The Girl on the Train was published in early 2015, the third novel by Paula Hawkins, who at the time was a relatively unknown British author. In the UK, it promptly broke the record for largest number of weeks at the top spot on the hardcover fiction sales list. In the US, it debuted atop the New York Times fiction bestsellers list, and remained there for 13 weeks, returning the next year to the top spot for several more weeks. To date, it has sold more than 11 million copies worldwide, and it’s been translated into dozens of languages. Additionally, as I’m sure everyone who watches TV or sees billboards knows by now, it’s been made into a film, released just last week, which is certain to drive its sales numbers even higher.
So, admittedly, this review is probably quite pointless, as it seems just about everyone has already read it, so I’ll keep this brief. It’s the story of a woman, Rachel, who’s suffering from an increasingly perilous relationship with alcohol. Her marriage has fallen apart and she now rents a room in a flat with an old friend, and she’s recently lost her job. Embarrassed to let on that her life is falling to pieces, she still hops on the commuter rail every morning and rides into London before heading back home each evening, pretending to her friend that she’s still gainfully employed, while really she’s just sitting in a park drinking canned gin-and-tonics. This is all further complicated by the fact that the elevated train she rides every day passes right by the street where she and her ex-husband used to live, where he now lives with his new wife and daughter, and provides her with a view twice a day into their backyard, and the yards of all their neighbors.
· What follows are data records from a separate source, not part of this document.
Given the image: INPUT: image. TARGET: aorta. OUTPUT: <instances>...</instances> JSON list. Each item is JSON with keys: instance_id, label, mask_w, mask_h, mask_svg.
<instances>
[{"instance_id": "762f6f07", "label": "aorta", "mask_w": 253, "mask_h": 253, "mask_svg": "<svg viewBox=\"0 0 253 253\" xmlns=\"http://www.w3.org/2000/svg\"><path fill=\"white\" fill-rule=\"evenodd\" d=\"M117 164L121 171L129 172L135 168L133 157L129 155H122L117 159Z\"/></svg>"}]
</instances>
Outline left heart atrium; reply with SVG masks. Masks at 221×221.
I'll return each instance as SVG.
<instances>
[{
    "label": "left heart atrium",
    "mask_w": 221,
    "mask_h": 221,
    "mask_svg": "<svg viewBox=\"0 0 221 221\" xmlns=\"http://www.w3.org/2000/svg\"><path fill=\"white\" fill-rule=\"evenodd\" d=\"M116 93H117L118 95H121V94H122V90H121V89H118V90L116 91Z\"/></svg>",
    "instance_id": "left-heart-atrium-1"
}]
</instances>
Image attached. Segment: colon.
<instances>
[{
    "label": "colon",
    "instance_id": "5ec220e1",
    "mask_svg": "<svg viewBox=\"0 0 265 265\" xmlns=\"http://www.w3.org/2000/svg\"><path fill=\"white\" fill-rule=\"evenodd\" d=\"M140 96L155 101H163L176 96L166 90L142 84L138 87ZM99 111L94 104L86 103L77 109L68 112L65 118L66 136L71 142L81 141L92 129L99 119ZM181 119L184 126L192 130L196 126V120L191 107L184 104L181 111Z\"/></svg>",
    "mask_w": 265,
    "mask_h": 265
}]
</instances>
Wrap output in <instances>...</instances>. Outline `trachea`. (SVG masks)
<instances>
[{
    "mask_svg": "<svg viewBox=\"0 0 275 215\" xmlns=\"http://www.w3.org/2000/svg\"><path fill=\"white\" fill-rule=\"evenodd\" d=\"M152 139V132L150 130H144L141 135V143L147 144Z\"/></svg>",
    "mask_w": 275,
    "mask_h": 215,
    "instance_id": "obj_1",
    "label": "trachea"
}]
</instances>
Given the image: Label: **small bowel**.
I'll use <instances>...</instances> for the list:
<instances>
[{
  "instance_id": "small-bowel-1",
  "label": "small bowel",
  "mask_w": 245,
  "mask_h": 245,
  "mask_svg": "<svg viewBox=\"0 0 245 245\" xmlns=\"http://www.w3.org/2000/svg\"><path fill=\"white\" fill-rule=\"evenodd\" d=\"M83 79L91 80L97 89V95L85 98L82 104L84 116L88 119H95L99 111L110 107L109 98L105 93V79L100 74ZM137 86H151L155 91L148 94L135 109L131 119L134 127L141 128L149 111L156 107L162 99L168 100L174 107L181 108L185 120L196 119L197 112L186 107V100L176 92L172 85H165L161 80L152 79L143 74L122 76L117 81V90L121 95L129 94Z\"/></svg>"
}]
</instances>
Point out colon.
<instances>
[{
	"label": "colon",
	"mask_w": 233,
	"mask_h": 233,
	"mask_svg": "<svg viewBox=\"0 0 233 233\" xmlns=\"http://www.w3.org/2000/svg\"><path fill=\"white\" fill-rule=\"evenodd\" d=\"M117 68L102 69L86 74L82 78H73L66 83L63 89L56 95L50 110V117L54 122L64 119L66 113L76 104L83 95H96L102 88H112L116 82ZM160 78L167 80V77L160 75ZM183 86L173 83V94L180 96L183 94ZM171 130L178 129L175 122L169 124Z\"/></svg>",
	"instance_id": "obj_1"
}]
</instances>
And one particular couple, living down the street, becomes a particular focus of her interest and attention in ways that become increasingly complicated, and which she complicates even further by inserting herself into the domestic scenes on this street where she used to live.
Now, the narration is done in first person from, for the most part, Rachel, but also some chapters from the first-person perspective of Anna (her ex-husband’s new wife) and Megan (another woman who lives down the street). All of this is made even more interesting by the fact that our principal protagonist is clearly quite a drunk, and she suffers from more-than-occasional blackouts, waking up in the morning, and only having small fragmentary memories of the night before. It makes for a very interesting literary technique: a story narrated largely by a voice that we readers can’t entirely trust, for even she’s not always sure what exactly happened.
Now, I should mention that The Girl on the Train is a ton of fun. It’s not a mistake that its sold so many copies; it’s terribly, wildly fun and suspenseful. Once you crack it open, you’ll finish it in a matter of days, and, mainstream or not, I’ll commend Hawkins for this: she has meticulously constructed a very clever and interesting book that is resonating with folks all over the planet. As I read it, I found the fact that I was enjoying it so much to be something of a guilty pleasure. But the key thing about a guilty pleasure is that it’s a pleasure.